KEY POINTS:
Four weeks ago, we were told by the owner of our gym to attend an urgent meeting with our boss. At the meeting, we were told the business may be sold and the new owners had the right to terminate our employment four weeks after they took over. On top of this, we would not be entitled to redundancy or holiday pay unless we applied to the current management (which is me) before the sale. So we as staff were not sold with the business. Due diligence for the potential buyers was over a couple of weeks ago and the final cut-off date for the pending sale was December 14. But we have not been told of the sale of the business. I have resigned and will leave my role as general manager. Do I or the other staff members have any rights to compensation and do you have any recommendations on how we could move forward from here?
When a business is sold or transferred the new owner is not obliged to offer employment to existing employees or to continue employment.
Employment agreements of all employees who are not classed as vulnerable workers under the Employment Relations Act 2000 must contain an employment protection provision relating to negotiations between the employer and any new employer about the transfer of affected employees to the new employer.
The provisions must include:
* A process that the employer must follow in negotiating with the new employer about restructuring to the extent that this relates to affected employees.
* Matters relating to the affected employees' employment the employer will negotiate about including whether the transfer will be on the same terms and conditions.
* The process to be followed at the time of restructuring to determine what, if any, entitlements are available to employees who don't transfer.
I recommend that you review your employment agreement to determine what is required of your employer under the employee protection provision.
Under the employee protection provision your employer has these obligations:
* As soon as reasonably practicable, taking into account the commercial requirements of the business, commence discussions with the new employer considering the impact of the sale of the business on your position.
* Discuss with the potential new employer whether or not it proposes to offer employment to you and, if so, the terms and conditions it proposes to offer employment to you on and the proposed date for commencement of employment with the potential new employer.
* In the event that you are not employed by the potential new employer, for whatever reason, what your entitlements are (if any).
However, these provisions do not give employees any right to employment with the new owner.
Employees have no entitlement to redundancy compensation unless the employment agreement specifies this. Employers are not required to pay redundancy compensation unless the employment agreement specifies this.
You are absolutely entitled to your holiday pay when your employment ends and need not apply for it.
It is not correct that the new owners can terminate your employment four weeks after they take over.
What they can do depends on how the sale of the business is happening.
If the new owner is buying the shares of the company that employs you, your employment continues as before.
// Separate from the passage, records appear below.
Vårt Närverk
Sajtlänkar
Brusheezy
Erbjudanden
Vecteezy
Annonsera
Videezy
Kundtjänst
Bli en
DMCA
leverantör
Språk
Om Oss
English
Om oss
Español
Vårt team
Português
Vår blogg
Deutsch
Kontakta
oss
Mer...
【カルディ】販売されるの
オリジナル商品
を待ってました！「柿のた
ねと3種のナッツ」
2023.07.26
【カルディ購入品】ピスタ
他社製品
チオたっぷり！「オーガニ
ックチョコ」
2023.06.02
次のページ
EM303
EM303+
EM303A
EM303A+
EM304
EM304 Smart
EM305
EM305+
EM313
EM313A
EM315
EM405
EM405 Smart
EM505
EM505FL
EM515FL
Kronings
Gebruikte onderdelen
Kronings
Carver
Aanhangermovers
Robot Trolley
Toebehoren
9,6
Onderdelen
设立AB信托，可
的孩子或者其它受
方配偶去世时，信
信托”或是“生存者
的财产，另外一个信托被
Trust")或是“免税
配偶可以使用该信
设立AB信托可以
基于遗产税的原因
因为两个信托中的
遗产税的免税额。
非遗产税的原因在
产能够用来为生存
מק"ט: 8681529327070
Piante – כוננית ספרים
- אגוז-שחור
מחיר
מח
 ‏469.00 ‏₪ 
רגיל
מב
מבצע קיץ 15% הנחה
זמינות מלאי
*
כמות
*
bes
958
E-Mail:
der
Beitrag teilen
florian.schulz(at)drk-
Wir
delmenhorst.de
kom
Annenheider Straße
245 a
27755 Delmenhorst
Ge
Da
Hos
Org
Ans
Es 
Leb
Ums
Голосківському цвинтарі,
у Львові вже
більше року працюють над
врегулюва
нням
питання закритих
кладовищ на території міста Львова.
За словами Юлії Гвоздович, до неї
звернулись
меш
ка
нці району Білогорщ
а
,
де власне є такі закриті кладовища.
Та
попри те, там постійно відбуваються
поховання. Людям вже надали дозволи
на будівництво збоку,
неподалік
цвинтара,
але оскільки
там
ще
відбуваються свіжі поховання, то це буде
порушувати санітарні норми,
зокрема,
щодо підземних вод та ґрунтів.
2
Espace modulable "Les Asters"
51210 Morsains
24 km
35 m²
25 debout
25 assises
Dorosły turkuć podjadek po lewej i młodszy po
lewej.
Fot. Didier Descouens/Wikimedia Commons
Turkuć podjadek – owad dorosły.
If they decide they do not require your services, they can make you redundant. They would have to give you the notice specified in your employment agreement but they would have to pay redundancy compensation only if that was provided for in your employment agreement.
But if the new owners are just buying the "assets and goodwill", not the shares, your employment with your current employer will end by reason of redundancy when the sale takes place. You may or may not be offered employment by the new owners. You would be entitled to redundancy compensation only if your current employment agreement provided for it.
What you have been told is inaccurate. Your employer has not followed the consultation requirements of the Employment Relations Act. This gives you a basis to claim compensation for distress and humiliation.
You are certainly entitled to your holiday pay - a labour inspector will help you to recover this if the employer fails to pay it.
Your employer appears not to understand its obligations to you - but perhaps you have misunderstood what it is saying: I suggest you try to clarify things in the light of the information I have given you. If your employer confirms what you say above, talk to an employment lawyer.